Task instructions -
Which lines in the data below contain the string "Paylaş"? Show each one.

—————

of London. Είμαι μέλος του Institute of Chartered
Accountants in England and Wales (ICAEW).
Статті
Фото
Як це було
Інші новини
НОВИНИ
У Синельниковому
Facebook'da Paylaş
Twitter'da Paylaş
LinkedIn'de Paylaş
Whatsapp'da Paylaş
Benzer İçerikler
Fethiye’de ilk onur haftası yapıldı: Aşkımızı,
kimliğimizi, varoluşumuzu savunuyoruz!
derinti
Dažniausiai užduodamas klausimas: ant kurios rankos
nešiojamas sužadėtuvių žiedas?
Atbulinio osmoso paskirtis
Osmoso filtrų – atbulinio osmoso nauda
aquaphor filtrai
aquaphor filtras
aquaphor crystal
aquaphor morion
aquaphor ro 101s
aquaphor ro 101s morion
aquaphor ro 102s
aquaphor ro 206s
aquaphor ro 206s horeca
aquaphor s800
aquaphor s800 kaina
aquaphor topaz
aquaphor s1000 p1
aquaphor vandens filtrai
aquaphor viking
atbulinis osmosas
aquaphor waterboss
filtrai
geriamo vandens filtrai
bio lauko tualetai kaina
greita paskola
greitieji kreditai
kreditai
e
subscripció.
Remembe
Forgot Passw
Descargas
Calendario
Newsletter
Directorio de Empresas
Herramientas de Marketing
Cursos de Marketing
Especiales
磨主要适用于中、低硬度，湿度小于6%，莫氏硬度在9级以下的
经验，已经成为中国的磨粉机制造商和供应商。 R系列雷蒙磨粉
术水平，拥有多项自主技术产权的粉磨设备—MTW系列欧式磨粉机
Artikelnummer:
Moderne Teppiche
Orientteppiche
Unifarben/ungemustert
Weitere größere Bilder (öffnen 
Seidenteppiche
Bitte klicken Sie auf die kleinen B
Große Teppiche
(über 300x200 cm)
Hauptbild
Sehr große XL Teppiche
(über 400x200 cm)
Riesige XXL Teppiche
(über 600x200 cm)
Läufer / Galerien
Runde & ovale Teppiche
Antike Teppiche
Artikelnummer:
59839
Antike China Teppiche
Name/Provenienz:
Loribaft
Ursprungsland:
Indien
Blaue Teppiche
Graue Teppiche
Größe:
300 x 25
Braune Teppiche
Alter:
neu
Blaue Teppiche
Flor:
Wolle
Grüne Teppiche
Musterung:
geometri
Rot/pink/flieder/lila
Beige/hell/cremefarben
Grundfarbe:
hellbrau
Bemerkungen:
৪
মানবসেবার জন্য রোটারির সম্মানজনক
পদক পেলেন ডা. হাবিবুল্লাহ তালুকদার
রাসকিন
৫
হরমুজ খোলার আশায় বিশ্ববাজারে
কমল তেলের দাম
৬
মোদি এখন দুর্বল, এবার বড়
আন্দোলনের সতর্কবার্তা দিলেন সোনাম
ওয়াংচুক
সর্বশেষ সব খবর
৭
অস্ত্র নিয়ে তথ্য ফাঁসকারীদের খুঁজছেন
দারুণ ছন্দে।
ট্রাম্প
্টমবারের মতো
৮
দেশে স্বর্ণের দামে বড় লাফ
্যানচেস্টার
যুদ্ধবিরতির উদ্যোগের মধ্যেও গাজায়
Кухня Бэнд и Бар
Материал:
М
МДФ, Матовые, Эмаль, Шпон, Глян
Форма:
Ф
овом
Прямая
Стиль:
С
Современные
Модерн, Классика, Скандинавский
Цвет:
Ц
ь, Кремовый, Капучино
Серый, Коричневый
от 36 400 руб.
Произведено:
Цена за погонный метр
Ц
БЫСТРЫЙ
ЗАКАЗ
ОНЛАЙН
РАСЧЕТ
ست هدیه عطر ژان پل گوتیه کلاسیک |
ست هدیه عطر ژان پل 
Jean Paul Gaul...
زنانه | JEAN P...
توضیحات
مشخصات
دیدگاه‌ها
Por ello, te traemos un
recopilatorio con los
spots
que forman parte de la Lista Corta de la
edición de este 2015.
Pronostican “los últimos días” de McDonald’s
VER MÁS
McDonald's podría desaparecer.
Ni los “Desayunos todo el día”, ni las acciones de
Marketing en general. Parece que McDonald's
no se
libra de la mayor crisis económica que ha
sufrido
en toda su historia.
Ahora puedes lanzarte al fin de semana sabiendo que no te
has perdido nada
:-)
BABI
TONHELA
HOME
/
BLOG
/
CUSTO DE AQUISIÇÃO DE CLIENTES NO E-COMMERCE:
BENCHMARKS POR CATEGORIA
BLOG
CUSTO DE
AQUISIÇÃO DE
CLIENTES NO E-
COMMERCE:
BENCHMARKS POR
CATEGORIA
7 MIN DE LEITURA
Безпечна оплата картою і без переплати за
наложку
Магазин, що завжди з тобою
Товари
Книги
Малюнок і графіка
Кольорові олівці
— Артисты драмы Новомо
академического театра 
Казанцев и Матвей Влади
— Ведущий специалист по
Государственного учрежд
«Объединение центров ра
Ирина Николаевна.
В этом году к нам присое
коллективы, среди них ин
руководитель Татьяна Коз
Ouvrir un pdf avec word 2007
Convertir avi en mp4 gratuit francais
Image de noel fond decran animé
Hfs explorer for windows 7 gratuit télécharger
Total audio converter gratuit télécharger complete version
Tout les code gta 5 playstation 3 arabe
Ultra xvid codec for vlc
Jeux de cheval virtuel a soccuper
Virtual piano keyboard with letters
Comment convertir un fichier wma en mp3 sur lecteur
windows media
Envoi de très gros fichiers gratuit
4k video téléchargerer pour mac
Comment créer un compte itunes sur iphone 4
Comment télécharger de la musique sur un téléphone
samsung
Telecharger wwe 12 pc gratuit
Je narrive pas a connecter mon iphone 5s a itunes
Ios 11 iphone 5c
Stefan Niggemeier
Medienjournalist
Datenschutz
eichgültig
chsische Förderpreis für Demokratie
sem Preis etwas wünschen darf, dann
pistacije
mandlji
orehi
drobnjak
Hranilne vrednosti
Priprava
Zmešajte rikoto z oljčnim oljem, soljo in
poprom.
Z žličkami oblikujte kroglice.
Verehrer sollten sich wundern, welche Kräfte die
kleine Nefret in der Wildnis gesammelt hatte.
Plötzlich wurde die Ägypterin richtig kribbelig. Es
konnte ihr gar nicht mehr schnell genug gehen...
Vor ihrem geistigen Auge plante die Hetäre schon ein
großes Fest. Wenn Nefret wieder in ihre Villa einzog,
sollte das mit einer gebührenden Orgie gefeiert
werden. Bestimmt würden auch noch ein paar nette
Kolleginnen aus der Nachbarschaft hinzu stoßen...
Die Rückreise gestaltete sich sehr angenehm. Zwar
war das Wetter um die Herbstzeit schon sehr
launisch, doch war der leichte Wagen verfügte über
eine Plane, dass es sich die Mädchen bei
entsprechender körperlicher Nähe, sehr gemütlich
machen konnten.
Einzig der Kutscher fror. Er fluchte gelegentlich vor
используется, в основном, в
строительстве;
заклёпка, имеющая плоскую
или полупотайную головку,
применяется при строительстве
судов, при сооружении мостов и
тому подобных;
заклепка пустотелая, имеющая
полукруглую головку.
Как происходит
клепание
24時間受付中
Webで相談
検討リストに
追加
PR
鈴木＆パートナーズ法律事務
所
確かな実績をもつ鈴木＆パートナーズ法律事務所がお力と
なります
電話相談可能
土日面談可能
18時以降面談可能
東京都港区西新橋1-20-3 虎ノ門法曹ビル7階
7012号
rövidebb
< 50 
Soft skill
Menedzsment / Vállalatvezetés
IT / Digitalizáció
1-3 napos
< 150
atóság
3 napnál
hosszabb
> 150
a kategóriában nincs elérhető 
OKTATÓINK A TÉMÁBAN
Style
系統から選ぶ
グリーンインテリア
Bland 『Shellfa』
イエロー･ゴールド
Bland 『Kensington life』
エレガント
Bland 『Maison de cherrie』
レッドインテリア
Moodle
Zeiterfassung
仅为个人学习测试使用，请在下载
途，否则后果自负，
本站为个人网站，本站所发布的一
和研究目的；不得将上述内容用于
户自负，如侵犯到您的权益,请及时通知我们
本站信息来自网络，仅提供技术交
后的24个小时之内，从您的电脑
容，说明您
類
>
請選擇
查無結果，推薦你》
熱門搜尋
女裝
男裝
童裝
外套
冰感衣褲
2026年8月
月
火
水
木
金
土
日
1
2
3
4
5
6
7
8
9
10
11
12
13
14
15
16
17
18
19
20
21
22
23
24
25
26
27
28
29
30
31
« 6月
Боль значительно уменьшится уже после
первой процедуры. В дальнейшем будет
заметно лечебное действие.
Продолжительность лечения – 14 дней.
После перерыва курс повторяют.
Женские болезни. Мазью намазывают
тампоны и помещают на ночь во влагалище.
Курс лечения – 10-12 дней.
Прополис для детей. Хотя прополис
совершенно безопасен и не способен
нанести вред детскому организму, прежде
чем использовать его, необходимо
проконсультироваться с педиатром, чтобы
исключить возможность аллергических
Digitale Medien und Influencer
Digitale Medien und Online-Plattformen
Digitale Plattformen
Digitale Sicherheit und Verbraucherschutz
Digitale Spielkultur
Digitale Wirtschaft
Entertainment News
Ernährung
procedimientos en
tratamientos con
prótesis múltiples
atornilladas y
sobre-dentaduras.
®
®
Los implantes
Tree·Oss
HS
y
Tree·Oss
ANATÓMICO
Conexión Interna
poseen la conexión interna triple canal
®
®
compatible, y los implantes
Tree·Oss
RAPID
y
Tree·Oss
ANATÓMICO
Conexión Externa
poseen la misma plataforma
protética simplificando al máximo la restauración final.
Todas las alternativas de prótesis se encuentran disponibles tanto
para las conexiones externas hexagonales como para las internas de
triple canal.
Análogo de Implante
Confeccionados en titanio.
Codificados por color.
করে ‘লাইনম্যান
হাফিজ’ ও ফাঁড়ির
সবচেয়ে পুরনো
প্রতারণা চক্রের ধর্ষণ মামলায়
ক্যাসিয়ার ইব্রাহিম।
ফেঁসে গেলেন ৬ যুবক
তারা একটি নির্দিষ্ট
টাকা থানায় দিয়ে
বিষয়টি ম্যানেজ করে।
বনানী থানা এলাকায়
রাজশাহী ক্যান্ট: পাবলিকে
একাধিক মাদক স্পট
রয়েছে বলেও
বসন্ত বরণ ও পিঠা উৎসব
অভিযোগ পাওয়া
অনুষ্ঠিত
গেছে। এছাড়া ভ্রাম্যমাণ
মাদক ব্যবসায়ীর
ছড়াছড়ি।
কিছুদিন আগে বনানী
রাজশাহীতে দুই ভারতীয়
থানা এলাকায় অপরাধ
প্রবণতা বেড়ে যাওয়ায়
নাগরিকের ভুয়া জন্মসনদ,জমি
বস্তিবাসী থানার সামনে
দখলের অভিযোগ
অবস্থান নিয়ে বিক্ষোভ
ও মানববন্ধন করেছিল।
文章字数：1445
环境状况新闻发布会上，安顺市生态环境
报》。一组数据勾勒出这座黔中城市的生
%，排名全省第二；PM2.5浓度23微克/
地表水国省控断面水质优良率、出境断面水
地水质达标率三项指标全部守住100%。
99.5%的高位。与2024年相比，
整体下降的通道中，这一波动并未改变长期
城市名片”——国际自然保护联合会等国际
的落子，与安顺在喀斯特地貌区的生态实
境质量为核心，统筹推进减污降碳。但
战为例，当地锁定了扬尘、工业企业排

—————

Result below -
Facebook'da Paylaş
Twitter'da Paylaş
LinkedIn'de Paylaş
Whatsapp'da Paylaş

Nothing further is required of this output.